Articles

Perovskite Photodetectors (PPDs): Gaining interest due to unique material properties.
Challenge: Electrons and holes transport layers (ETLs and HTLs) add complexity and reduce reliability.
Proposed Solution: Employing a carrier transport layer (CTL)-free perovskite homojunction.
Design Simulation: Conducted using Silvaco TCAD simulator, investigating the impact of various parameters on PPD characteristics.
Key Findings:
- Optimum Detectivity: 7.4 × 10^13 Jones at 750 nm.
- Optimum Responsivity: 0.42 A/W at 675 nm.
- Optimum External Quantum Efficiency (EQE): 84 % at 475 nm.
Conclusion: p-n homojunction design is promising for high-performance PPDs.

Importance of Photodetectors: Convert light to electrical signals, critical in diverse fields (e.g., imaging, sensing).
Current Focus: Organic-inorganic hybrid perovskite photodetectors praised for long carrier diffusion length and high absorption coefficient.
Configurations: Mainly lateral (phototransistor/photoconductor) and vertical structures (photodiode).
Vertical Photodiodes: Fast response, low voltage, large detectivity, typically utilize sandwich structures with ETLs and HTLs.
Issues: Complex fabrication of layers and their effect on lifetime and reliability necessitates simpler designs.
Proposed Approach: Utilize self-doping of perovskite material (MAI for p-type, PbI2 for n-type) to create p-n homojunctions.

Simulation Framework: Utilized Silvaco TCAD to model CTL-free homojunction PPDs.
Device Structure:
- Layer Composition: Au/p-CH3NH3PbI3/n-CH3NH3PbI3/FTO.
- Functional Mechanism: Electric field drives carrier transport and reduces recombination.
- Effective area and illumination specifications defined for simulation accuracy.
Performance Metrics: Responsivity, detectivity, EQE analyzed through mathematical equations including:
1. EQE = Iphhv / Pe
2. Responsivity (R) = Iph / P
3. Detectivity (D)* = R / (2eJdark).

Doping Impact: Variations in doping levels directly relate to electric field strength.
Peak Responsivity found optimal at
- p-perovskite (NA): 5 × 10^17 cm-3.
- n-perovskite (ND): 5 × 10^14 cm-3.
Increasing ND reduces effectiveness due to weak electric field strength, affecting carrier separation and increasing recombination.

N-Perovskite Thickness Effect: Thicker layers enhance EQE at long wavelengths while causing short wavelength losses at thicknesses beyond 600 nm.
P-Perovskite Thickness: Beyond 100 nm, EQE and responsivity plateau due to saturation in absorptive capacity of n-perovskite.

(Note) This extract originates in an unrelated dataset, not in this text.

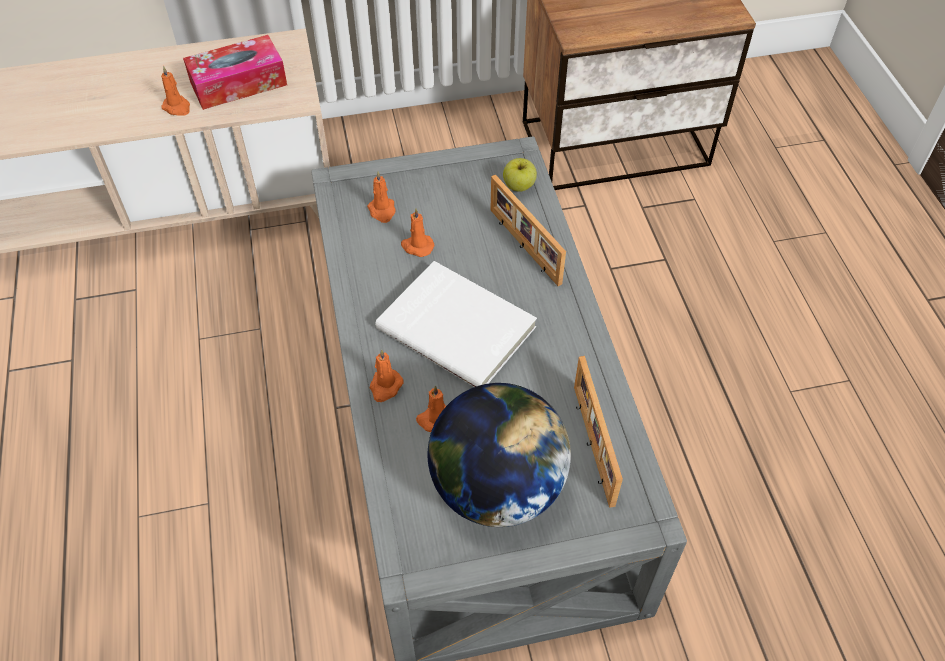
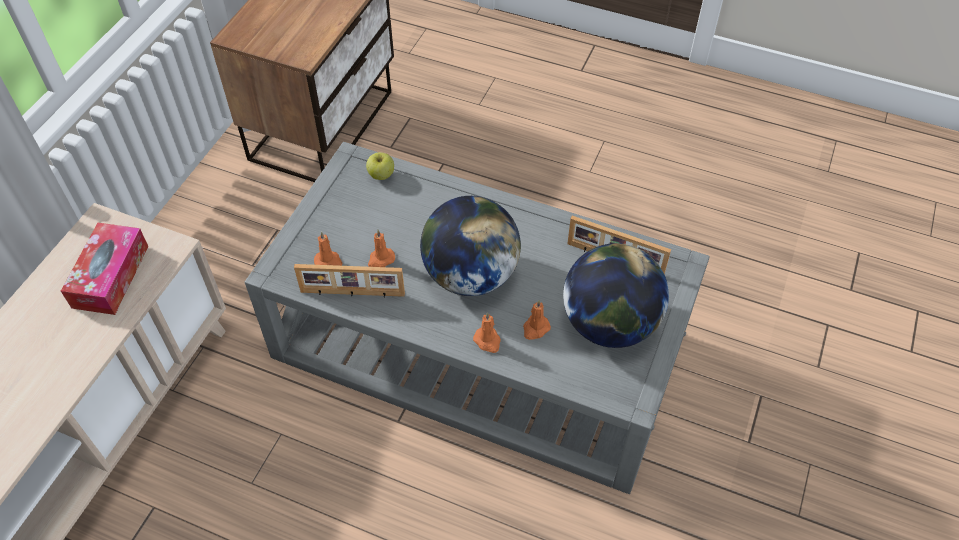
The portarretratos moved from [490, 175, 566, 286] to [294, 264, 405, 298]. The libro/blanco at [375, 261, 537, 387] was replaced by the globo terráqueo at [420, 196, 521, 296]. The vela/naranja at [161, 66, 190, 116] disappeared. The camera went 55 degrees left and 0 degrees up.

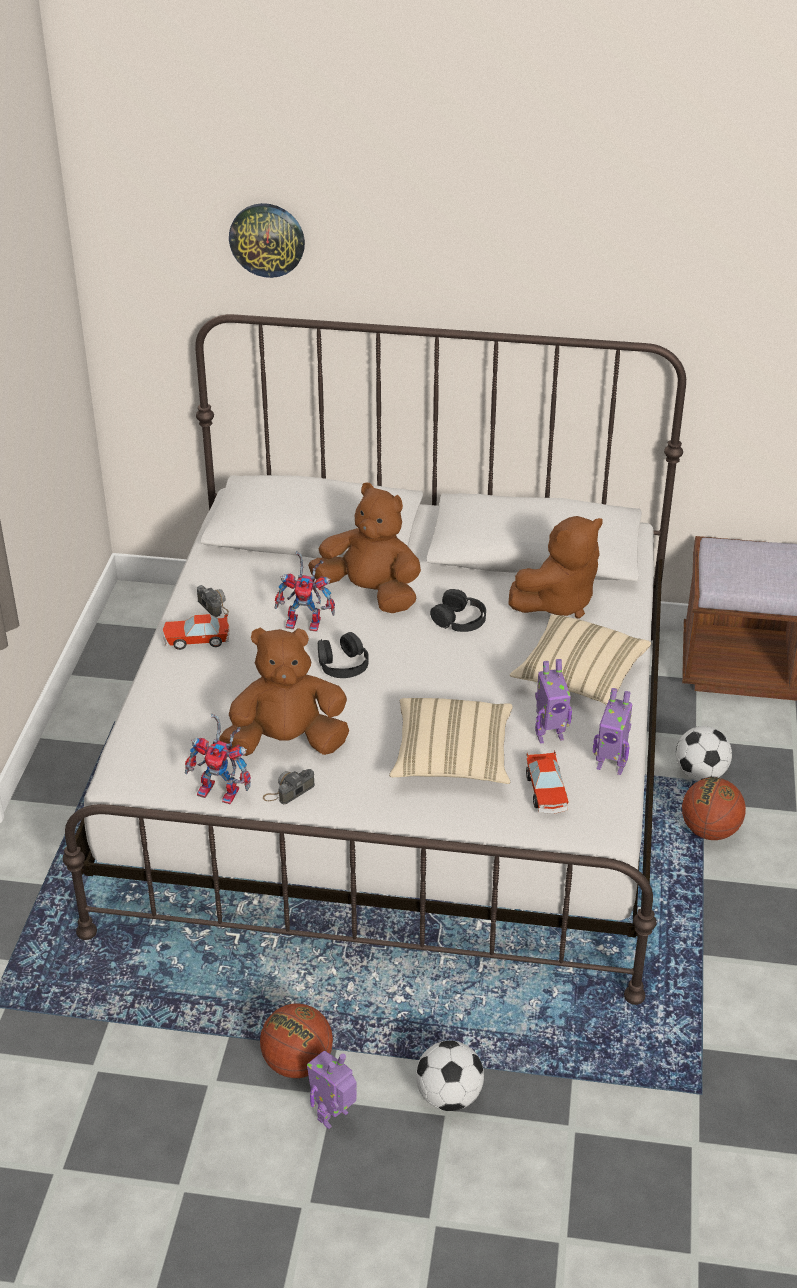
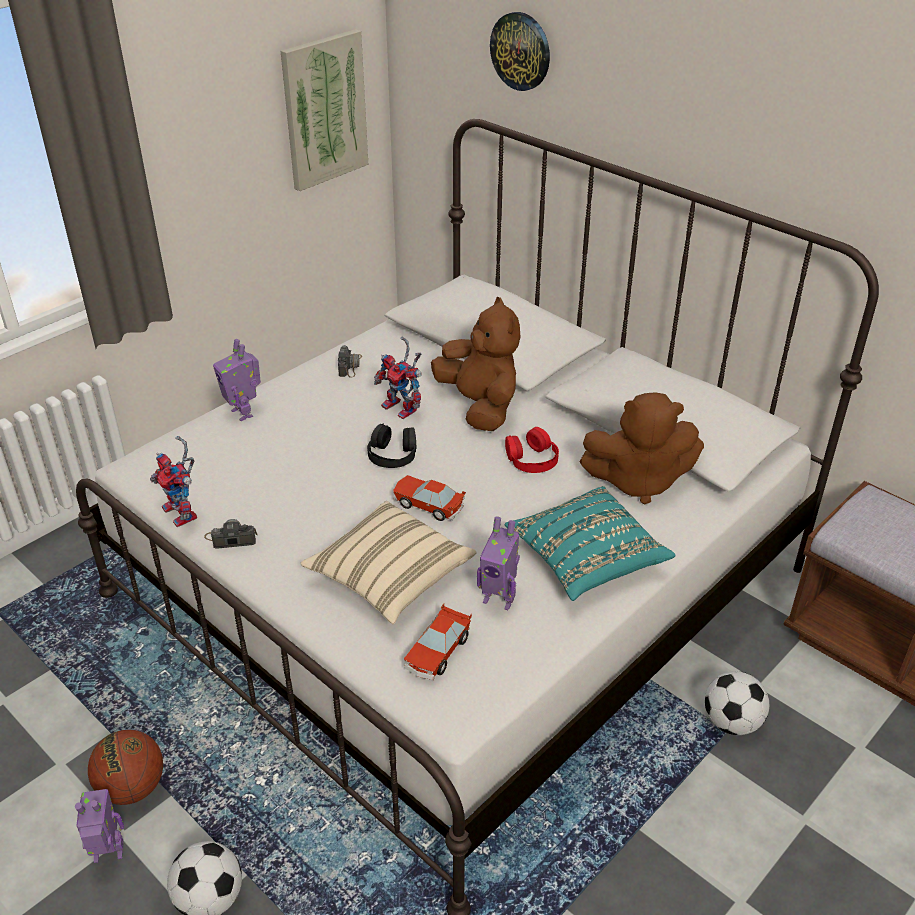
The robot de juguete moved from [593, 688, 633, 775] to [213, 339, 261, 421]. The cuadro at [281, 29, 368, 191] appeared. The coche de juguete moved from [163, 614, 229, 650] to [393, 475, 466, 521]. The auriculares/negro at [430, 589, 486, 632] became the auriculares/rojo at [505, 427, 559, 473]. The cojín/beis at [510, 614, 651, 705] became the cojín/turquesa at [505, 486, 675, 601]. The peluche/marrón at [219, 627, 349, 756] disappeared. The balón de baloncesto at [682, 778, 746, 840] disappeared. The camera went 35 degrees right and 0 degrees up.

Mobility's Role: Higher n-perovskite mobility significantly enhances detectivity and responsivity.
Low Mobility Impact: Less impact observed from changes in p-perovskite mobility since most carriers primarily exist in n-perovskite.
Recommended Minimum Mobilities: P-perovskite >= 10 cm2/V/s, N-perovskite >= 1 cm2/V/s.

Summary of Findings: Numerical design validated that CTL-free homojunction PPDs can achieve high performance.
Optimal Configurations:
- Densities: p-perovskite at 5 × 10^17 cm-3 and n-perovskite at 5 × 10^14 cm-3.
- Thickness: p-perovskite at 100 nm, n-perovskite at 600 nm.
Performance Excellence: Wide detection spectrum (350-800 nm) confirmed efficient carrier transport leading to high EQE, responsivity, and detectivity.